» EXERCISE DETAILS
Copy each line of the data below with the word "pinky".

THE DATA section start

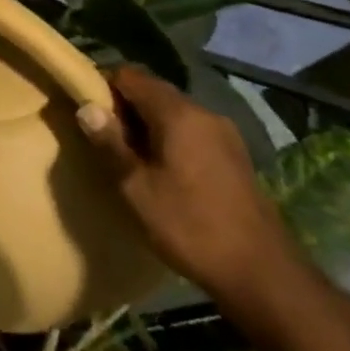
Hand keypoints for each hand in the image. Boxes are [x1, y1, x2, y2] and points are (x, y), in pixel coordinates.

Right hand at [78, 63, 303, 305]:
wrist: (264, 275)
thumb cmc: (191, 227)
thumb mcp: (136, 188)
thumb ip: (110, 143)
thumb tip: (86, 107)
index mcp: (178, 113)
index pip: (130, 75)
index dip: (102, 85)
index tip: (85, 111)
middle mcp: (204, 113)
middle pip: (153, 91)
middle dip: (123, 107)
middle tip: (101, 137)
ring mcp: (224, 135)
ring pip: (172, 112)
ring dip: (146, 125)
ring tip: (127, 156)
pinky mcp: (234, 157)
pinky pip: (190, 131)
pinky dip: (169, 139)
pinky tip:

THE DATA section end

» RESULT FOR THIS TASK
pinky mcp: (234, 157)
pinky pip: (190, 131)
pinky dip: (169, 139)
pinky tip:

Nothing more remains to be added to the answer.